* _REQUIREMENT_:
Put the lines of the rows below into a numbered list, leaving out blank lines, starting at the line containing "Status Reality Check" and ending at the line containing "## ✅ What Actually Works".

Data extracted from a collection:
Segment Open

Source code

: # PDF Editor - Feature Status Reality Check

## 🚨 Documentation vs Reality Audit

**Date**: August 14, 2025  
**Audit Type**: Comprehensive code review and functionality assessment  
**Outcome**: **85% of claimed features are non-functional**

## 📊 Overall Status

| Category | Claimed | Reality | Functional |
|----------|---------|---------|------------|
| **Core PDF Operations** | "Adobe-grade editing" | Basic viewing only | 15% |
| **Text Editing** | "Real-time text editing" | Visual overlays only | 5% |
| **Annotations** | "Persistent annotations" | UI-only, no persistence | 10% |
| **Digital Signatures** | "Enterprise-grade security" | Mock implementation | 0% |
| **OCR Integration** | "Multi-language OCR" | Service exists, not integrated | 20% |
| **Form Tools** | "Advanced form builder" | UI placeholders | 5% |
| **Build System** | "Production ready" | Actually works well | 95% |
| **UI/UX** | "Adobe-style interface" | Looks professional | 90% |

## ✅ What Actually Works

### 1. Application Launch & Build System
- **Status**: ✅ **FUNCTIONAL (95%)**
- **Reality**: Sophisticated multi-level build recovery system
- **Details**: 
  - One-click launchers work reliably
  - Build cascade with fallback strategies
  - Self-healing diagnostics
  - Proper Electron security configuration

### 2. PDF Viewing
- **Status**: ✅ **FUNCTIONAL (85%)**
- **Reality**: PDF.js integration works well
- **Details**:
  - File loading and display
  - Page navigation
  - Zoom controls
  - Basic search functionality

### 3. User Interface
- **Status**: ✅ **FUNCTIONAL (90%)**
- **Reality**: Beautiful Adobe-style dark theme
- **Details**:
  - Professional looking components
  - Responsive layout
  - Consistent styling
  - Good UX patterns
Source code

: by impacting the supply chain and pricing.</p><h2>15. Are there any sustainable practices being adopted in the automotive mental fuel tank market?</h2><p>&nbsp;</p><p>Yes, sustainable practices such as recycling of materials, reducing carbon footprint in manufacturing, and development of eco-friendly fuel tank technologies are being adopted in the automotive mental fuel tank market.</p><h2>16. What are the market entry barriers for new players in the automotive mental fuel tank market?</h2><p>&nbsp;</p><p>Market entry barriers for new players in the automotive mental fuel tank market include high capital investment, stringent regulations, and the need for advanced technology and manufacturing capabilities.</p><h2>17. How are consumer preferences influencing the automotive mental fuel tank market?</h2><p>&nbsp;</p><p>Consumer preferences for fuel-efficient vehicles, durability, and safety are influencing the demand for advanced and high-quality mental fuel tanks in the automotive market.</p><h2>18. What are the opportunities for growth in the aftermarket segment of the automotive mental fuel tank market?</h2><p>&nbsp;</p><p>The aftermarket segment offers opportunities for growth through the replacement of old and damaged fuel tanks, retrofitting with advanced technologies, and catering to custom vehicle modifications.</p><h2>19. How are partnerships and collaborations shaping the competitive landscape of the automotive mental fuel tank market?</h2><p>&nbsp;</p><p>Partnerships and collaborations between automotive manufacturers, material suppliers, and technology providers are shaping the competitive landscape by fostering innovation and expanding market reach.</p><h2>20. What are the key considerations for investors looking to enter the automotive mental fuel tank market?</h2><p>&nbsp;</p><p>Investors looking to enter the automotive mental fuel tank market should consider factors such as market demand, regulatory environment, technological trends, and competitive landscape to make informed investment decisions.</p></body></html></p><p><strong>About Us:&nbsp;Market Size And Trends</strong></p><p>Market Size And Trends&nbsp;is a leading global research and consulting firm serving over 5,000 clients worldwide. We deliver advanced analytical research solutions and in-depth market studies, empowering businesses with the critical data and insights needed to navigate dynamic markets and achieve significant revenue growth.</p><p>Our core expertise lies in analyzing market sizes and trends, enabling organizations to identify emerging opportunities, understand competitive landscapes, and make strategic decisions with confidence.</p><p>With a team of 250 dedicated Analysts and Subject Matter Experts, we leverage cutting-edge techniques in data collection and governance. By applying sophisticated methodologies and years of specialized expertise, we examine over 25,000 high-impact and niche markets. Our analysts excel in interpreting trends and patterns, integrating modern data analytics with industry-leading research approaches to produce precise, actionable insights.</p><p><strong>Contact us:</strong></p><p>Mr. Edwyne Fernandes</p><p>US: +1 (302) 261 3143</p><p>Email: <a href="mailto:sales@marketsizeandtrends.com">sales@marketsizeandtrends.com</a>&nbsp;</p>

Segment Closed

* _REPLY TO THE TASK_:
1. : # PDF Editor - Feature Status Reality Check
2. ## 🚨 Documentation vs Reality Audit
3. **Date**: August 14, 2025  
4. **Audit Type**: Comprehensive code review and functionality assessment  
5. **Outcome**: **85% of claimed features are non-functional**
6. ## 📊 Overall Status
7. | Category | Claimed | Reality | Functional |
8. |----------|---------|---------|------------|
9. | **Core PDF Operations** | "Adobe-grade editing" | Basic viewing only | 15% |
10. | **Text Editing** | "Real-time text editing" | Visual overlays only | 5% |
11. | **Annotations** | "Persistent annotations" | UI-only, no persistence | 10% |
12. | **Digital Signatures** | "Enterprise-grade security" | Mock implementation | 0% |
13. | **OCR Integration** | "Multi-language OCR" | Service exists, not integrated | 20% |
14. | **Form Tools** | "Advanced form builder" | UI placeholders | 5% |
15. | **Build System** | "Production ready" | Actually works well | 95% |
16. | **UI/UX** | "Adobe-style interface" | Looks professional | 90% |
17. ## ✅ What Actually Works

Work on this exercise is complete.